Listed entries section start

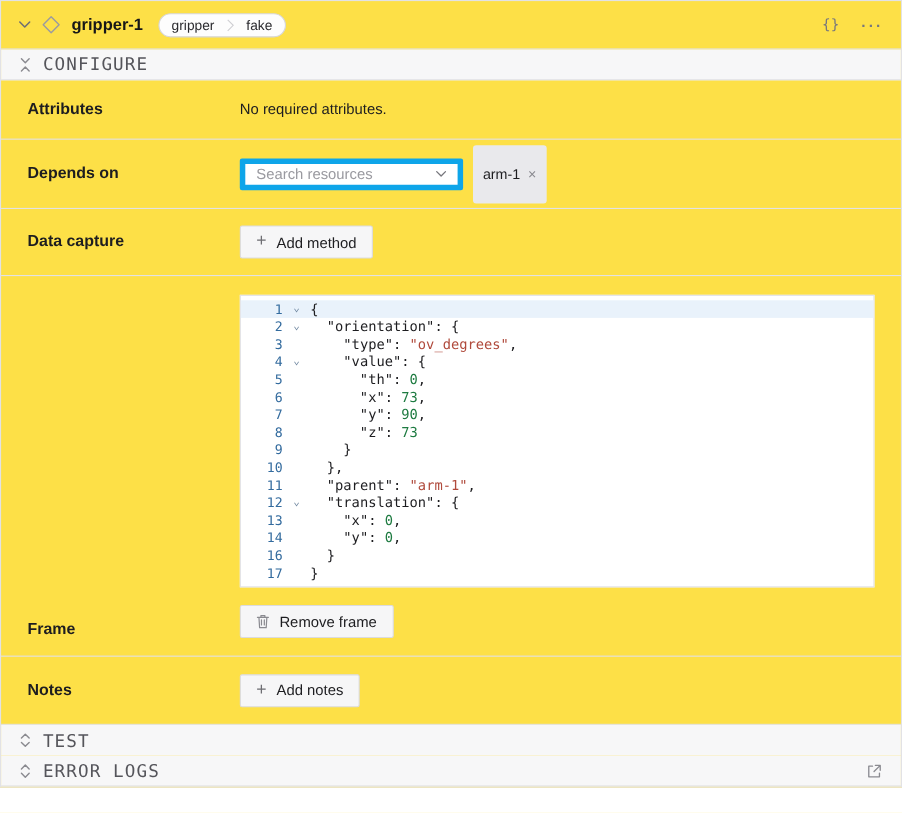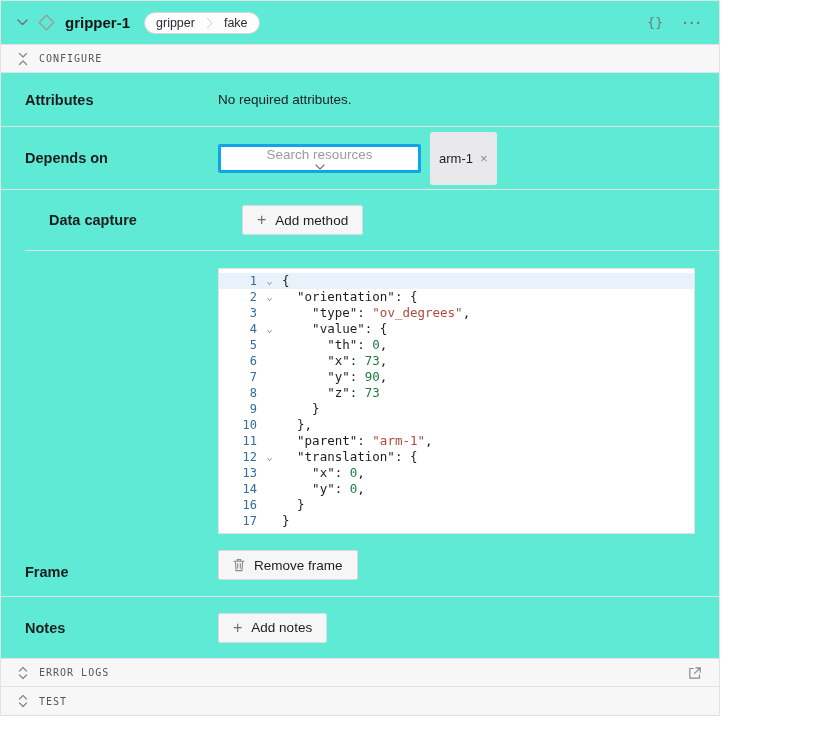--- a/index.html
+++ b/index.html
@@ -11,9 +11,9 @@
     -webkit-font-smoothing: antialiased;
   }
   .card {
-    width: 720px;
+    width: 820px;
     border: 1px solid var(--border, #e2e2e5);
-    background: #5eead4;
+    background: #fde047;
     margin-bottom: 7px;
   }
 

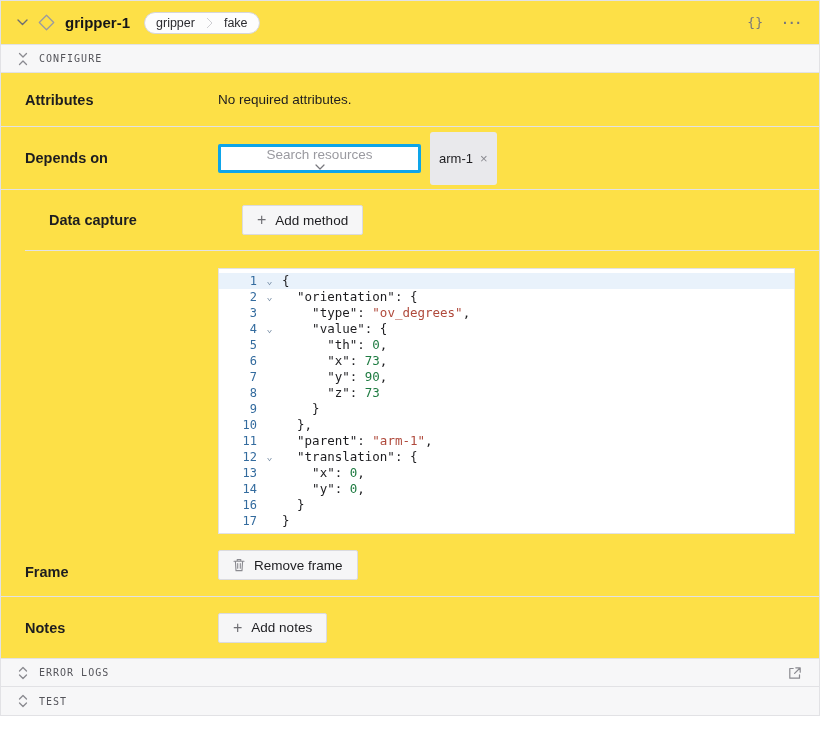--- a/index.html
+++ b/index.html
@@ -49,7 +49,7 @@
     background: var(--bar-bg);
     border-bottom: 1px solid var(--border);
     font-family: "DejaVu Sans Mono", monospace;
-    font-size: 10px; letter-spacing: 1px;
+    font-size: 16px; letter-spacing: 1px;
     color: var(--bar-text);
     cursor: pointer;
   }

Listed entries section end

● **Description of the task**:
Read the entries and pick out all lines that include the word "border".

● **Task answer**:
     border: 1px solid var(--border, #e2e2e5);
     border-bottom: 1px solid var(--border);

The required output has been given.